# Anyone use Vonage in Australia?



## ardie514 (Aug 12, 2009)

We are moving to Perth in a few weeks. Vonage is a U.S. VOIP company and right now they are running a pretty good deal. As long as we keep a U.S. address and credit card (which we are planning to do anyway) we can sign up. The monthly package includes the little portable modem that we connect it to our high speed internet connection in Australia and then it gives us a U.S number for friends and family to call (so they don't have to pay international rates), and for us to call to them (like we're calling within the U.S.) for free, as well as free calls to many other countries. Well, not free, but included in the monthly fee you get unlimited world coverage to 60 countries. Customer service for Vonage says no problem, but just thought I'd check and see if anyone here has used Vonage over there in Oz, or has any suggestions. Thank you!


----------



## amaslam (Sep 25, 2008)

Find out if you need power for that little modem and if it will handle 240V, other than that is should just be a standard network device.

VOIP is popular here too, I use a service called Engin. It's not the only one. If interested in finding out more check out Whirlpool Broadband News (nothing to do with the maker of appliances).



ardie514 said:


> We are moving to Perth in a few weeks. Vonage is a U.S. VOIP company and right now they are running a pretty good deal.
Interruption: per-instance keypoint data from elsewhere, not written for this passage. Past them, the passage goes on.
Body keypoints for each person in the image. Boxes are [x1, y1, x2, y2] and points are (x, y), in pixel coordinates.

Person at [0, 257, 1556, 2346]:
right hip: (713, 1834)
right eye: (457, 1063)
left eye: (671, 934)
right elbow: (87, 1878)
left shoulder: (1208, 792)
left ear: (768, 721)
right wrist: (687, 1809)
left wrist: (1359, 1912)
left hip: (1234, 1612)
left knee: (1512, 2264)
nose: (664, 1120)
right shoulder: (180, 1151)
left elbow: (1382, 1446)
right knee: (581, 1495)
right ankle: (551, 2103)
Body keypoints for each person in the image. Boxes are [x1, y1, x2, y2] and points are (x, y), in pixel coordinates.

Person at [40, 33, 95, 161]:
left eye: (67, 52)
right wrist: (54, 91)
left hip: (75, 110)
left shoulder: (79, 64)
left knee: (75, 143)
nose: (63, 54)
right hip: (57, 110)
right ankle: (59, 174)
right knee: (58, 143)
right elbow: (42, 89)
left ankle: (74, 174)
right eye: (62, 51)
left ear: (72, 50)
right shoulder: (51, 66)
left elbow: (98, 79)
As long as we keep a U.S. address and credit card (which we are planning to do anyway) we can sign up. The monthly package includes the little portable modem that we connect it to our high speed internet connection in Australia and then it gives us a U.S number for friends and family to call (so they don't have to pay international rates), and for us to call to them (like we're calling within the U.S.) for free, as well as free calls to many other countries. Well, not free, but included in the monthly fee you get unlimited world coverage to 60 countries. Customer service for Vonage says no problem, but just thought I'd check and see if anyone here has used Vonage over there in Oz, or has any suggestions. Thank you!


----------



## jayde (Jun 2, 2009)

We took our magic jack, it worked great and makes it very easy to stay in touch with everyone. As it plugs into the USB port no need for adapters or anything, just plug a phone in if you dont like using a softphone.

good luck


----------



## chandar2010 (Aug 2, 2010)

*DO NOT USE VONAGE... better use calling cards...*

I recently got vonage thinking like everyone else as a very good deal. BUT AS USUAL IT IS NOT. Even though Vonage advertise as unlimited calling, vonage has USAGE LIMIT of 3000 minutes per month which is ridulous. this mean we can use only one and half hours a day. 
I got an email from them saying either to reduce my usage or i will be automatically changed to power user plan for $50 per month (charged per minute rate if exceeds 3000 min) or i can disconnect the service. My wife was using it most of the time bcoz she will be alone when i am at work. When i tried to call customer care they asked me to talk to usage department (open mon-fri 9am to 5pm est). I am trying to reach them for more than 2 weeks but no one answers and directly goes to voice message.
If it is advertised as unlimited local and international it should be 24 hours a day (like unlimited weekend mins in mobile). Their Terms of Service says it should not exceed more than normal average usage. who knows what is the normal usage??? they can change this as they need. THIS IS REAL FRAUD. if i have some option of complaining about this somewhere i will do that.


----------



## Fatbrit (May 8, 2008)

chandar2010 said:


> I recently got vonage thinking like everyone else as a very good deal. BUT AS USUAL IT IS NOT. Even though Vonage advertise as unlimited calling, vonage has USAGE LIMIT of 3000 minutes per month which is ridulous. this mean we can use only one and half hours a day.
> I got an email from them saying either to reduce my usage or i will be automatically changed to power user plan for $50 per month (charged per minute rate if exceeds 3000 min) or i can disconnect the service. My wife was using it most of the time bcoz she will be alone when i am at work. When i tried to call customer care they asked me to talk to usage department (open mon-fri 9am to 5pm est). I am trying to reach them for more than 2 weeks but no one answers and directly goes to voice message.
> If it is advertised as unlimited local and international it should be 24 hours a day (like unlimited weekend mins in mobile). Their Terms of Service says it should not exceed more than normal average usage. who knows what is the normal usage??? they can change this as they need. THIS IS REAL FRAUD. if i have some option of complaining about this somewhere i will do that.



Best US-based VOIP provider is callcentric.


----------